É minha ideia que bastará ter visto qualquer filme de Apichatpong Weerasethakul além de O Tio Boonmee que se Lembra das suas Vidas Anteriores – conheço Tropical Malady do dvd, maravilha absoluta –, para entender que a obra do tailandês serviu de trajecto de preparação para se chegar a este filme. Tudo é preparação, nada é permanente, tudo é caminho. Apichatpong usa de grande simplicidade de processos na representação de um universo onde os vários planos da vida se misturam; onde as leis daquilo que transcende a natureza (como a "conhecemos" – palavra perigosa – nós, ocidentais) atravessam para o plano da realidade, incitando à comunicação entre humanos, fantasmas e animais, seres isentos de hierarquia à luz da ordem de sucessivas reencarnações que a tudo preside.
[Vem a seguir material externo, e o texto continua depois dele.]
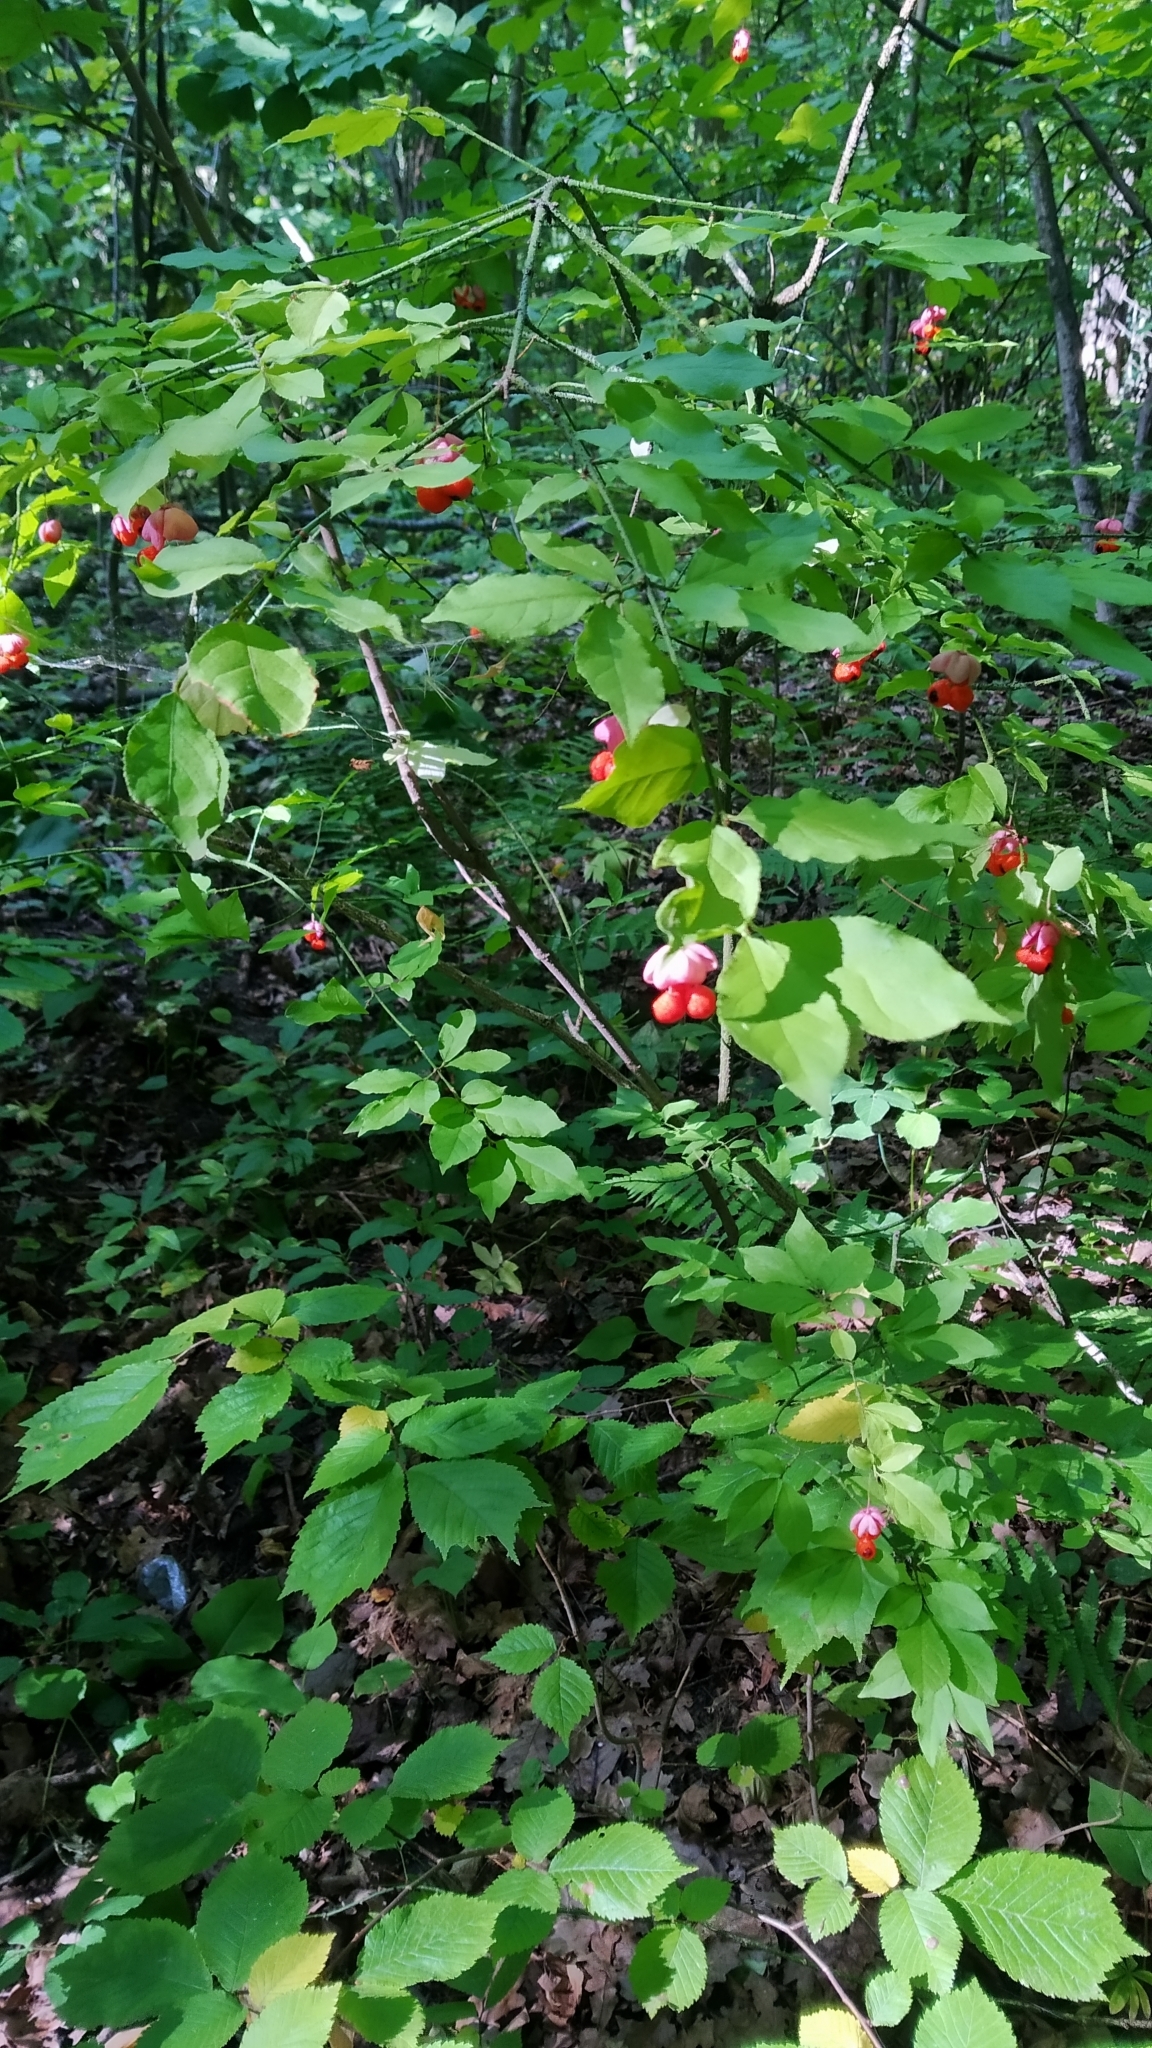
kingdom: Plantae
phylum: Tracheophyta
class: Magnoliopsida
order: Celastrales
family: Celastraceae
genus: Euonymus
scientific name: Euonymus verrucosus
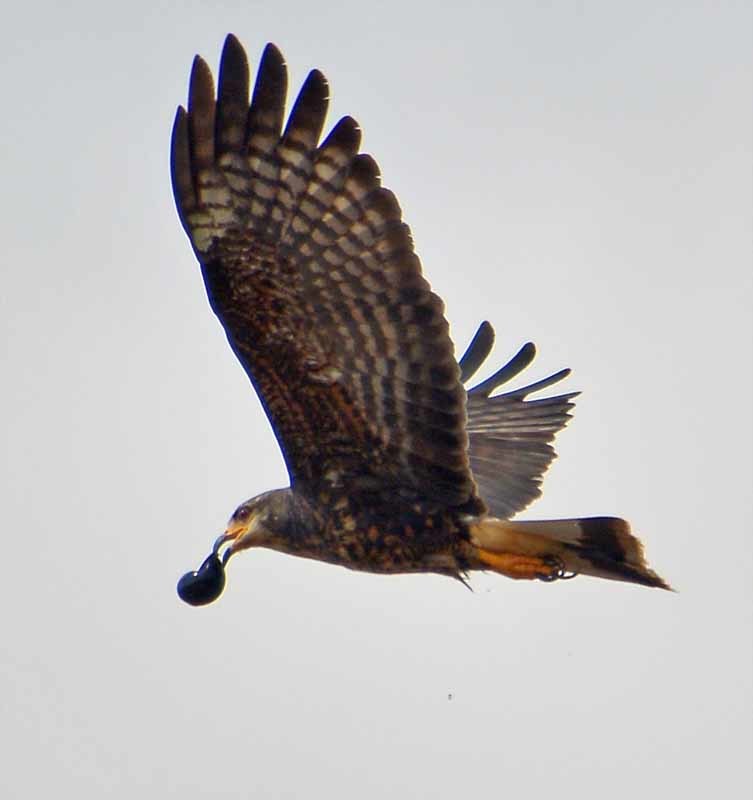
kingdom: Animalia
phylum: Chordata
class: Aves
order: Accipitriformes
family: Accipitridae
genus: Rostrhamus
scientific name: Rostrhamus sociabilis
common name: Snail kite
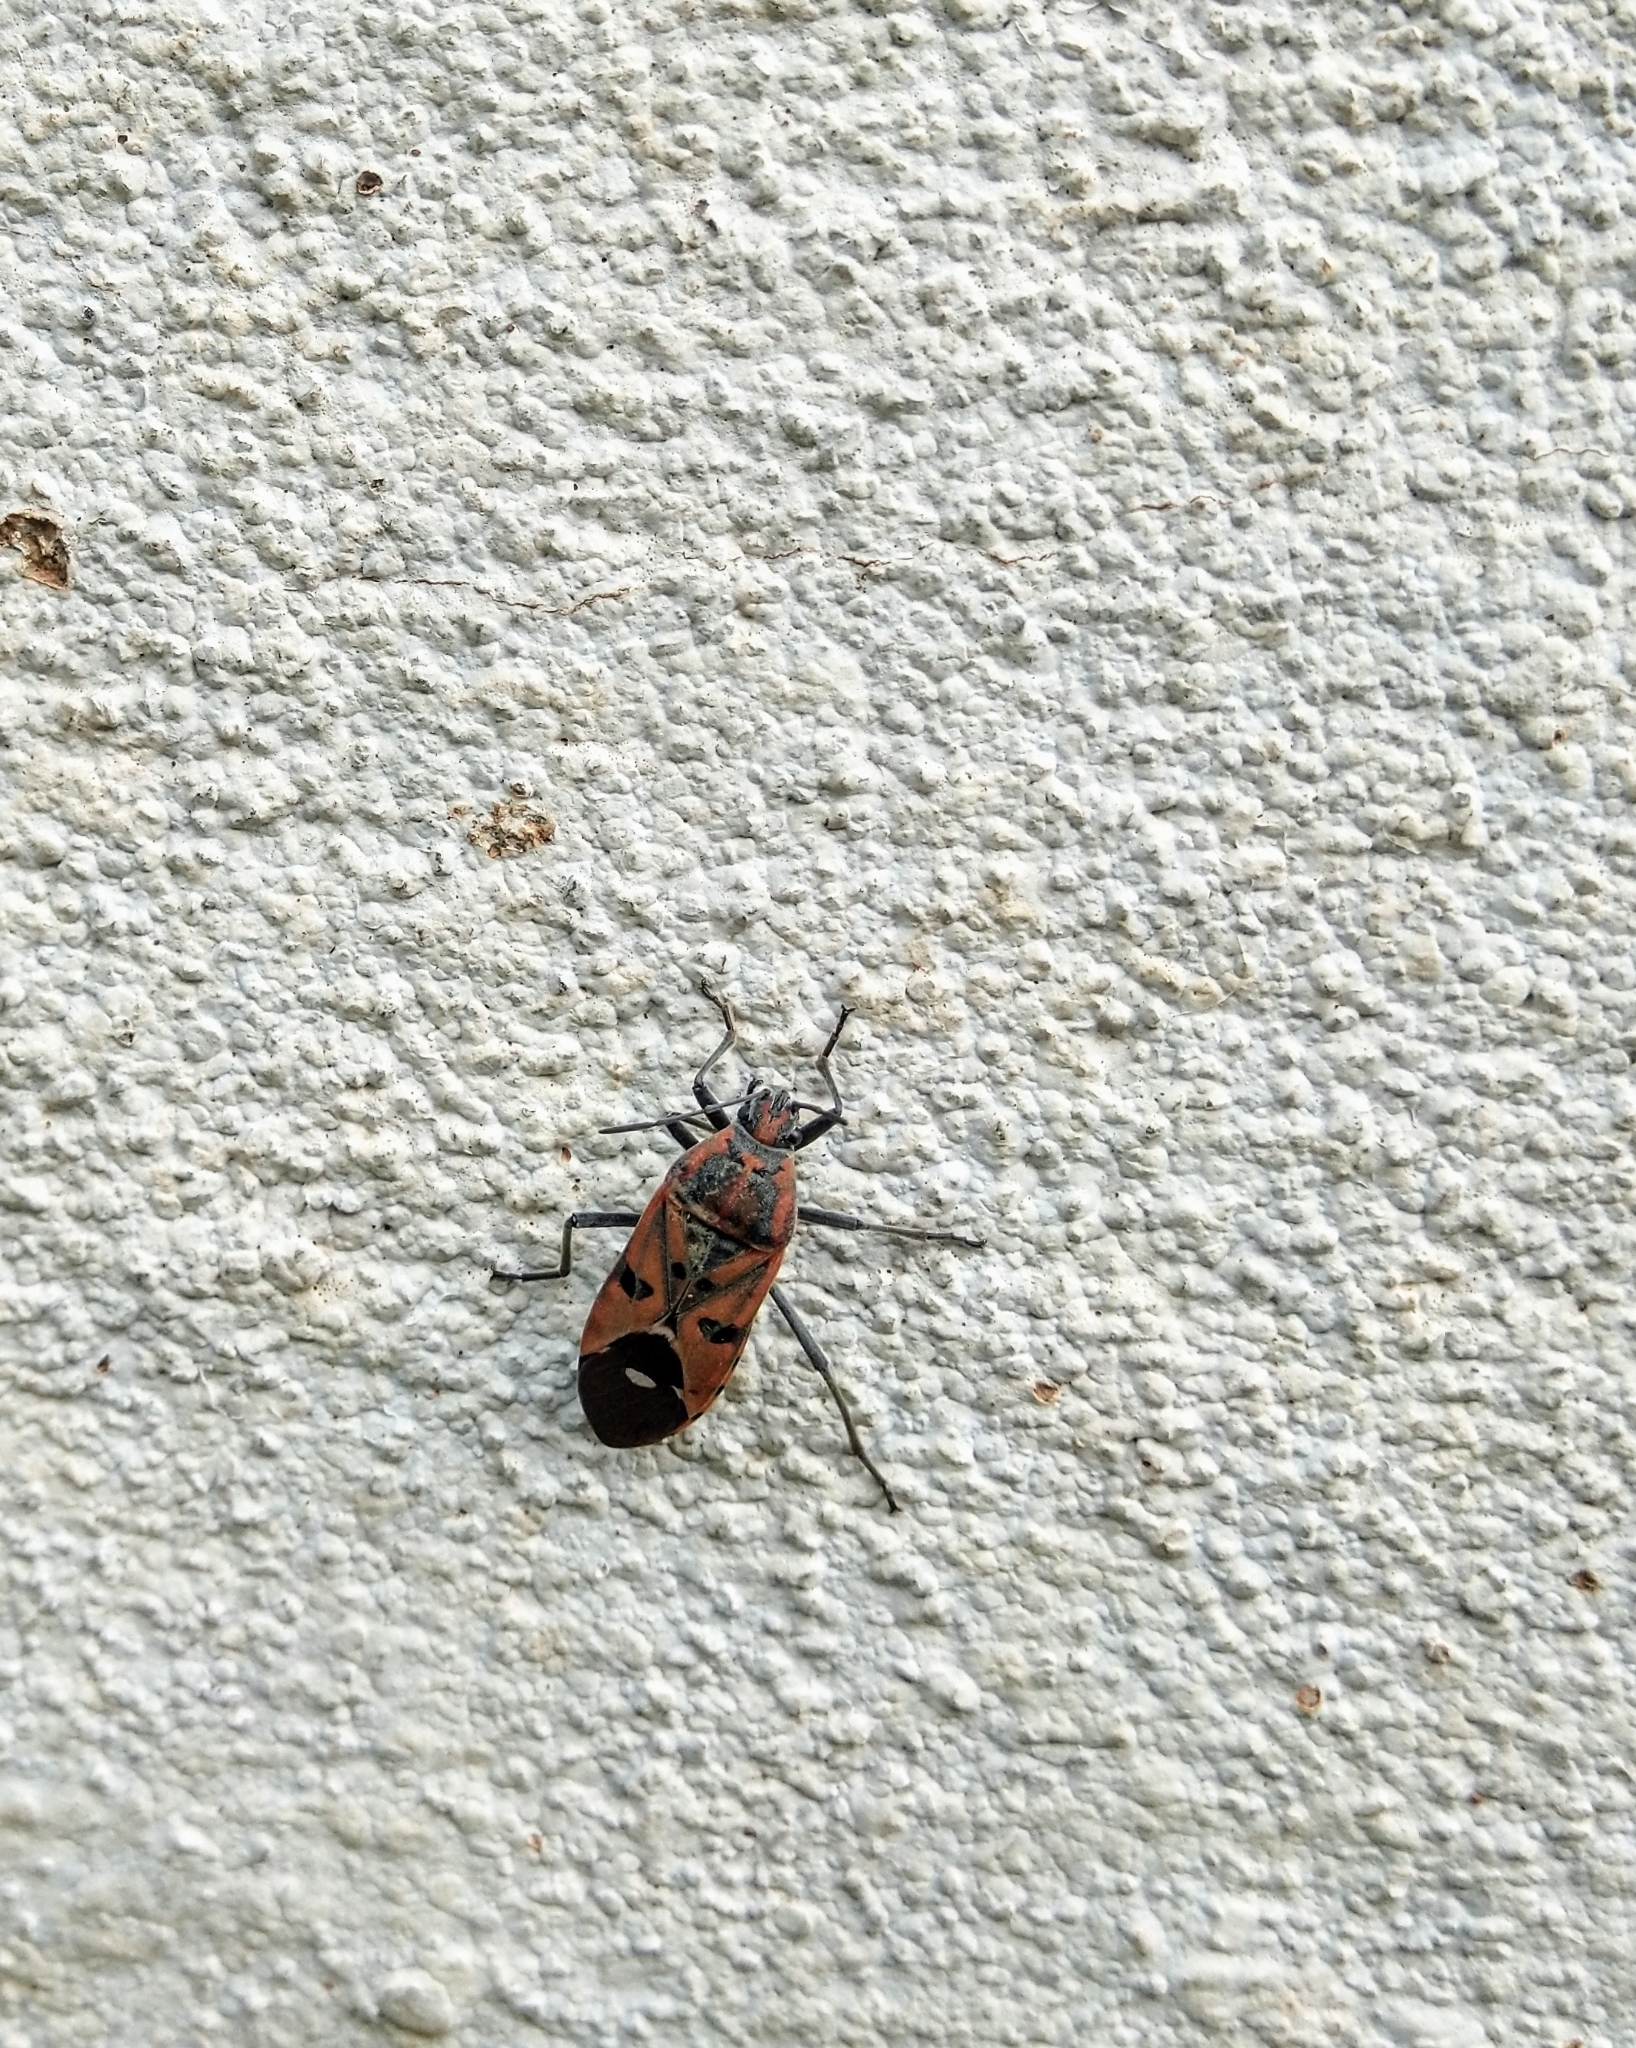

O Tio Boonmee... é um objecto de expressividade impura e serena que segue os trabalhos de preparação para a morte do protagonista, entendida aqui como prolongamento da vida por outros meios, formas outras. É ao mesmo tempo banal, ingénuo, contemplativo, como ousado, primitivo e fascinante. A resistência em nos adaptarmos à fruição transcendental proposta pelo realizador; alguma rigidez mental que impede que lidemos com total abertura face aos sucessivos fenómenos representados no ecrã, pode querer dizer que nos encontramos ainda a meio do caminho. É que se entendermos o cinema como o lado de lá da experiência humana, Apichatpong Weerasethakul parece ter a intenção de trazer para os lados de cá e de lá um terceiro lado. Uma espécie de sonho desperto. Um admirável mundo alternativo.
Que efeito introduz um filme como O Tio Boonmee... na nossa realidade saturada de ruído? Será Apichatpong a moda actual das elites culturais que fazem opinião, ou uma reserva meditativa que aponta outra forma de nos ligarmos à vida (e aos filmes), àquilo que constitui os laços que a fortalecem e que se perpetuam: segundo Weerasethakul, no tempo eterno?